> CONSIGNE: Écrivez la suite du texte juridique sur l'équité procédurale et l'article 87, en reprenant juste après sa dernière phrase.

> PASSAGE EXTRAIT:
Le ministre de l’Immigration, des Réfugiés et de la Citoyenneté a déposé un affidavit ex parte de la gestionnaire du programme de migration et des observations écrites ex parte afin d’aborder la question d’équité procédurale soulevée par le demandeur en ce qui concerne le contenu de la lettre utilisée pour le convoquer à sa première entrevue.

[11]  L’avocat a également confirmé que, contrairement à ce qui était indiqué dans les documents de la requête au titre de l’article 87, aucun des renseignements caviardés au DCT n’était pertinent pour la question d’équité procédurale et que, par conséquent, aucun d’entre eux ne serait utilisé pour régler la question. La gestionnaire du programme de migration s’est ensuite présentée à la barre et je l’ai questionnée sur le contenu de son affidavit classifié. J’ai également entendu les observations de l’avocat au sujet du contenu de l’affidavit en question.

[12]  Avec l’émergence de la question liée à l’argument concernant l’équité procédurale, il y a, à mon avis, deux aspects à la demande présentée par les demandeurs au titre de l’article 87.1 ainsi qu’à la demande conjointe pour la tenue d’une audience. Le premier concerne la demande au titre de l’article 87 et les renseignements caviardés au DCT que le défendeur cherche à protéger contre la divulgation, tandis que le deuxième porte sur l’argument concernant l’équité procédurale qui, comme l’avocat du procureur général l’a confirmé lors de l’audience ex parte à huis clos, n’englobe pas les renseignements caviardés relatifs à la requête au titre de l’article 87, mais plutôt d’autres renseignements classifiés, soit l’affidavit classifié de la gestionnaire du programme de migration.

> ENTRÉES DE DONNÉES:
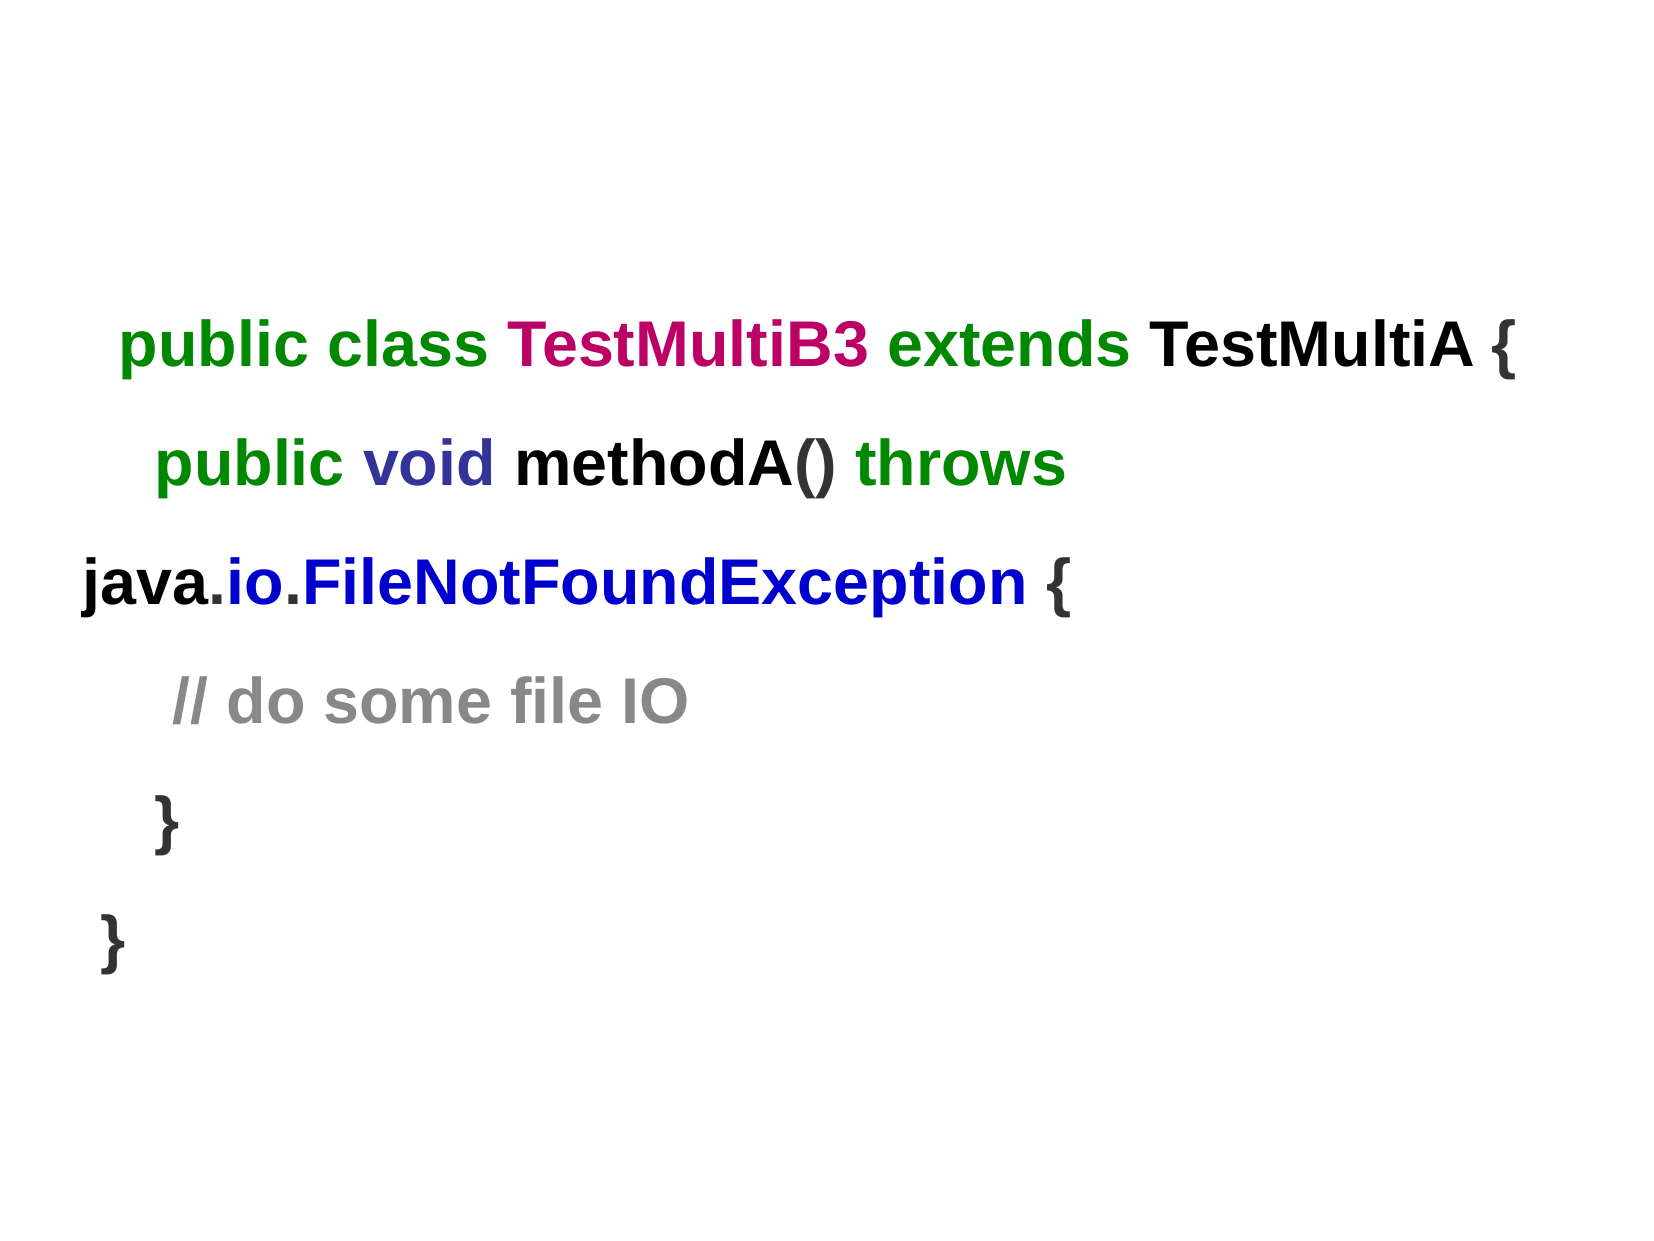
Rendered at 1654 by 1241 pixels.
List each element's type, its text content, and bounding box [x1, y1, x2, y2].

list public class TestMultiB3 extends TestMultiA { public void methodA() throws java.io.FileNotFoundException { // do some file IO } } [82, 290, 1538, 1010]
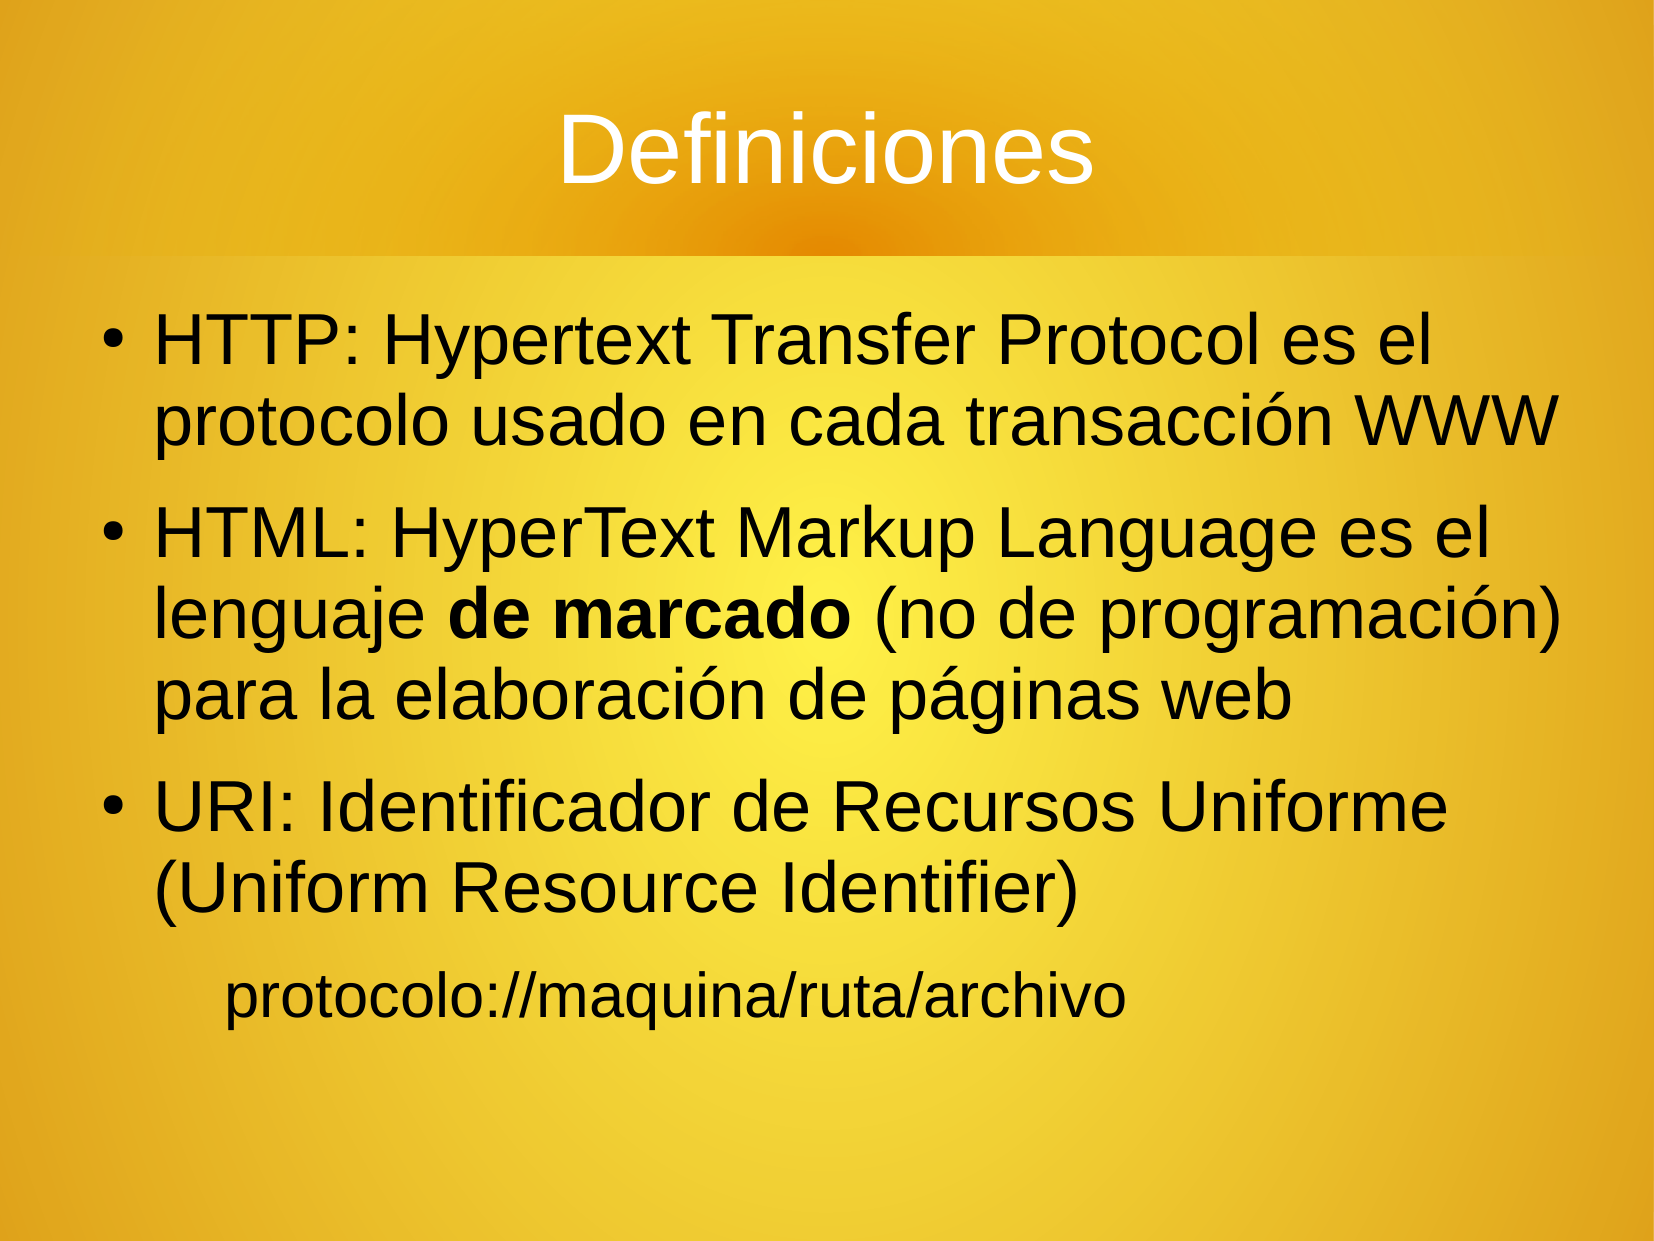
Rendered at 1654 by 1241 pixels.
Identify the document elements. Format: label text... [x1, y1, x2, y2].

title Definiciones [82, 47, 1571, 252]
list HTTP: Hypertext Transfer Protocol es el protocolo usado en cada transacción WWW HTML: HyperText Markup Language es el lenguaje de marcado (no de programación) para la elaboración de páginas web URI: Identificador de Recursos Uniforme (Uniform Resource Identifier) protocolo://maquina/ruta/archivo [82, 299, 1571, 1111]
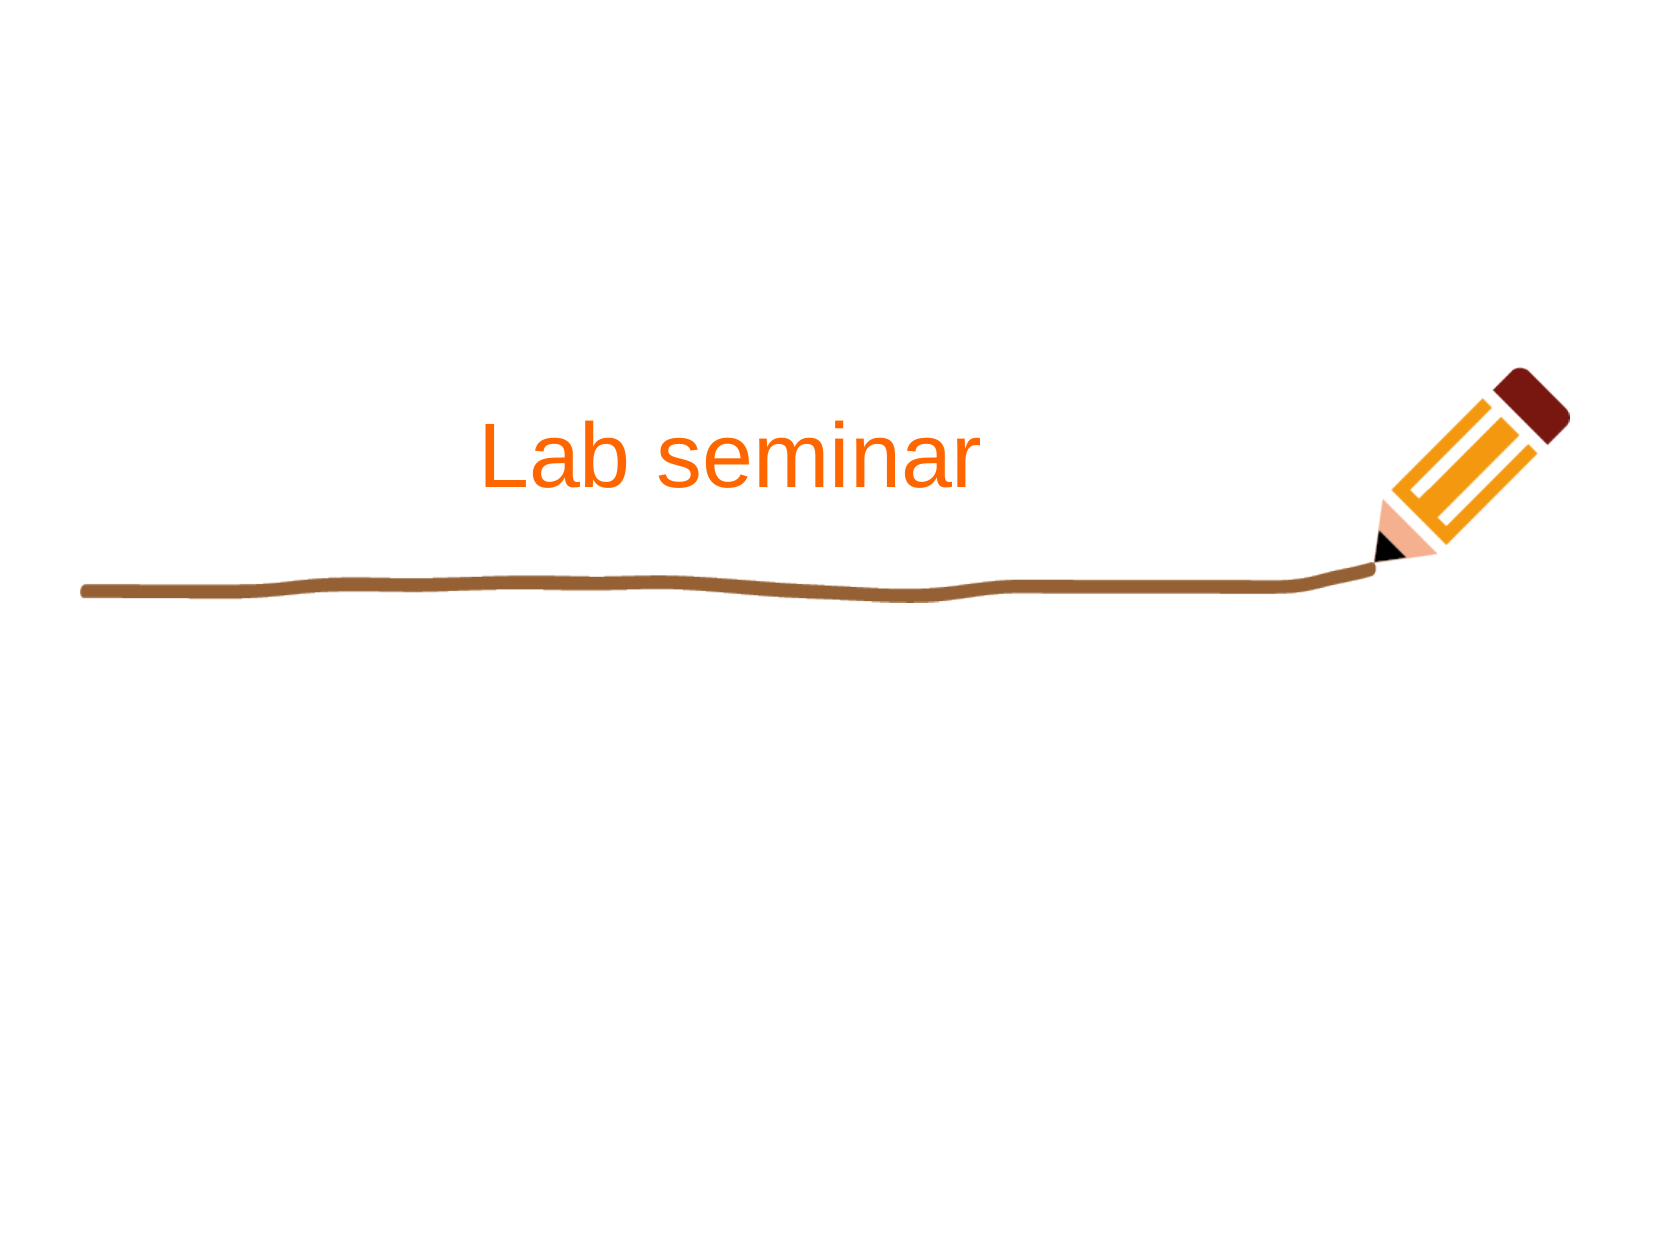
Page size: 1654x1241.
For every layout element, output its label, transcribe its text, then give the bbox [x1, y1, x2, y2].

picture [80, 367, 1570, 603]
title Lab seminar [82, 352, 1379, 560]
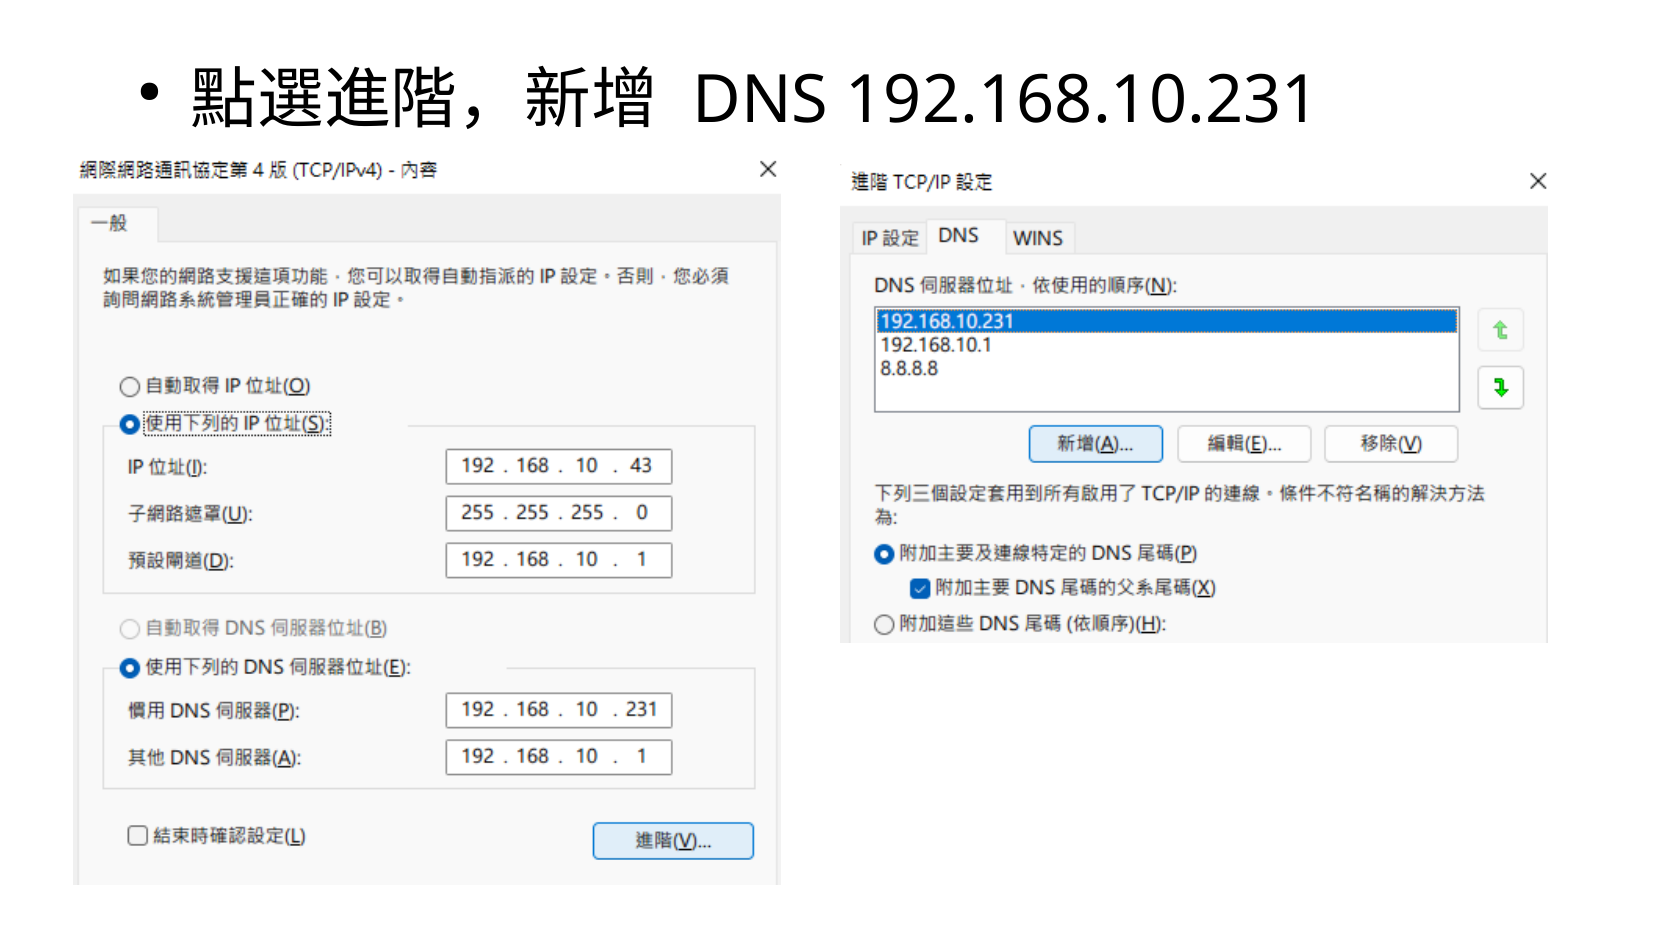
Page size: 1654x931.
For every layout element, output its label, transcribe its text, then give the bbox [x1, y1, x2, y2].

> RÉPONSE:
[13]  Ces deux aspects seront traités de manière distincte.

I.  L’aspect concernant les renseignements caviardés au DCT

[14]  L’article 87 de la Loi permet au défendeur, dans le cadre d’une procédure de contrôle judiciaire soumise au titre de la Loi, de demander l’interdiction de la divulgation de renseignements ou autres éléments de preuve lorsque, à son avis, la divulgation de ceux-ci porterait atteinte à la sécurité nationale ou mettrait en danger la sécurité d’une personne. Lorsqu’une telle demande est présentée, l’article 83 de la Loi, qui régit la protection des renseignements dans le cadre de procédures de certificat de sécurité intentées au titre de la Loi, s’applique à l’instance engagée aux termes de l’article 87, avec les adaptations nécessaires. Cependant, l’exigence de l’article 83 de nommer un avocat spécial ne s’applique pas. Conformément à l’article 87.1, un avocat spécial ne sera nommé que si la Cour est convaincue que les considérations d’équité et de justice naturelle requièrent que cette nomination soit faite de manière à protéger les intérêts de l’auteur de la demande de contrôle judiciaire.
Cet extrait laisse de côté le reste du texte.